Recycling in the kitchen: bringing a stale biscuit back to life

Last Saturday, I brought home a biscuit that had been part of my breakfast at a local Bob Evans restaurant. (The kitchen’s only going to throw it away — why let it go to waste?)

Today I decided to eat it along with the bowl of soup I was having for lunch. I took it out of the refrigerator and tried to break it in half, and found that I’d need a hammer and chisel to get inside it. I considered just dunking it into the soup, like coffee and donuts, but the soup was quite thick, and the biscuit probably wouldn’t absorb enough liquid to make it soft.

BiscuitCropBorder

A little moisture softens a stale biscuit. (Photo credit: Lou Sander)

I tried wrapping it in a napkin and microwaving it for a few seconds, on the theory that the shortening in the biscuit would soften, but it was still rock-hard.

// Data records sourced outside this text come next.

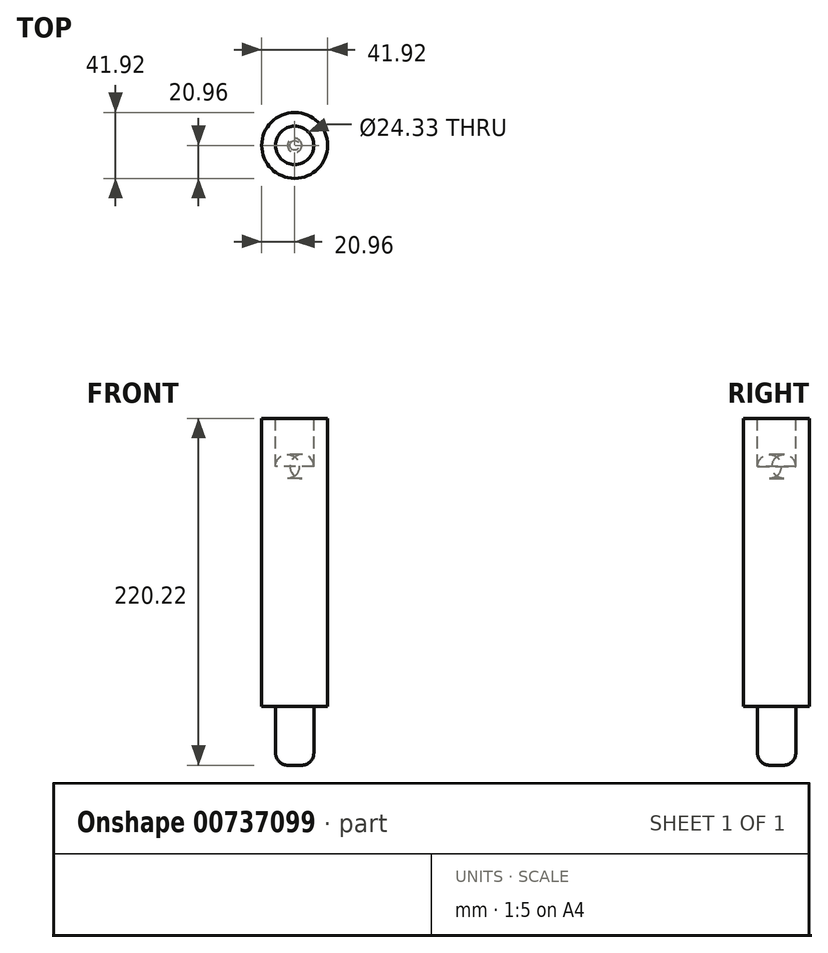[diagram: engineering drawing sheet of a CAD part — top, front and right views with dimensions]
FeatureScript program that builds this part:
annotation { "Feature Type Name" : "Feature", "Feature Type Description" : "" }
export const myFeature = defineFeature(function(context is Context, id is Id, definition is map)
    precondition{}
    {
        {
            var Q0;
            Q0=qCreatedBy(makeId("Top.planeOp"),FACE);
            var sketch = newSketch(context, id + "F0", { "sketchPlane" : qUnion([Q0])});
            skCircle(sketch, "E0", {"center": v(0, 0) * mm, "radius": 20.96 * mm});
            skSolve(sketch);
        }
        {
            var Q0;
            Q0=makeQuery(id+"F0.imprint","IMPRINT",FACE,{"disambiguationData":[TD([[makeQuery(id+"F0.imprint","IMPRINT",EDGE,{"derivedFrom":sQuery(id+"F0.wireOp",EDGE,"E0")}),1.0]])]});
            extrude(context, id + "F1", {"entities" : qUnion([Q0]), "depth" : 182.88 * mm, "offsetDistance" : 25.4 * mm});
        }
        {
            var Q0;
            Q0=makeQuery(id+"F1.opExtrude","CAP_FACE",FACE,{"disambiguationData":[OSD([sQuery(id+"F0.wireOp",EDGE,"E0")])],"isStart":true});
            var sketch = newSketch(context, id + "F2", { "sketchPlane" : qUnion([Q0])});
            skCircle(sketch, "E1", {"center": v(0, 0) * mm, "radius": 12.13 * mm});
            skSolve(sketch);
        }
        {
            var Q0;
            Q0=makeQuery(id+"F2.imprint","IMPRINT",FACE,{"disambiguationData":[TD([[makeQuery(id+"F2.imprint","IMPRINT",EDGE,{"derivedFrom":sQuery(id+"F2.wireOp",EDGE,"E1")}),1.0]])]});
            extrude(context, id + "F3", {"entities" : qUnion([Q0]), "operationType" : NewBodyOperationType.ADD, "depth" : 37.34 * mm, "offsetDistance" : 25.4 * mm});
        }
        {
            var Q0;
            Q0=makeQuery(id+"F3.opExtrude","CAP_EDGE",EDGE,{"disambiguationData":[OSD([sQuery(id+"F2.wireOp",EDGE,"E1")])],"isStart":false});
            fillet(context, id + "F4", {"entities" : qUnion([Q0]), "radius" : 7.62 * mm, "tangentPropagation" : true, "allowEdgeOverflow" : false});
        }
        {
            var Q0;
            Q0=makeQuery(id+"F1.opExtrude","CAP_FACE",FACE,{"disambiguationData":[OSD([sQuery(id+"F0.wireOp",EDGE,"E0")])],"isStart":false});
            var sketch = newSketch(context, id + "F5", { "sketchPlane" : qUnion([Q0])});
            skCircle(sketch, "E2", {"center": v(0, 0) * mm, "radius": 12.17 * mm});
            skSolve(sketch);
        }
        {
            var Q0;
            Q0=makeQuery(id+"F5.imprint","IMPRINT",FACE,{"disambiguationData":[TD([[makeQuery(id+"F5.imprint","IMPRINT",EDGE,{"derivedFrom":sQuery(id+"F5.wireOp",EDGE,"E2")}),1.0]])]});
            extrude(context, id + "F6", {"entities" : qUnion([Q0]), "operationType" : NewBodyOperationType.REMOVE, "oppositeDirection" : true, "depth" : 38.1 * mm, "offsetDistance" : 25.4 * mm});
        }
        {
            var Q0;
            Q0=makeQuery(id+"F6.boolean.opBoolean","COPY",EDGE,{"derivedFrom":makeQuery(id+"F6.opExtrude","CAP_EDGE",EDGE,{"disambiguationData":[OSD([sQuery(id+"F5.wireOp",EDGE,"E2")])],"isStart":false})});
            fillet(context, id + "F7", {"entities" : qUnion([Q0]), "radius" : 7.62 * mm, "tangentPropagation" : true, "allowEdgeOverflow" : false});
        }
    });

So I moistened it with a little water, just with my fingertips, lightly, on the top and bottom, rewrapped it, and nuked it again for ten seconds.

Success! It hadn’t returned to its original wonderful fall-apart flaky state, but it was as tender as any biscuit I’d pull out of my own oven (I make hockey pucks), and it broke nicely into smaller pieces that went into the soup.

I know this isn’t a Big Thing — one biscuit, more or less, isn’t going to solve the world’s food waste problem. But I ended up with a delicious accompaniment to my lunch, the biscuit didn’t end up in the disposal, and I don’t have to feel guilty about wasting food.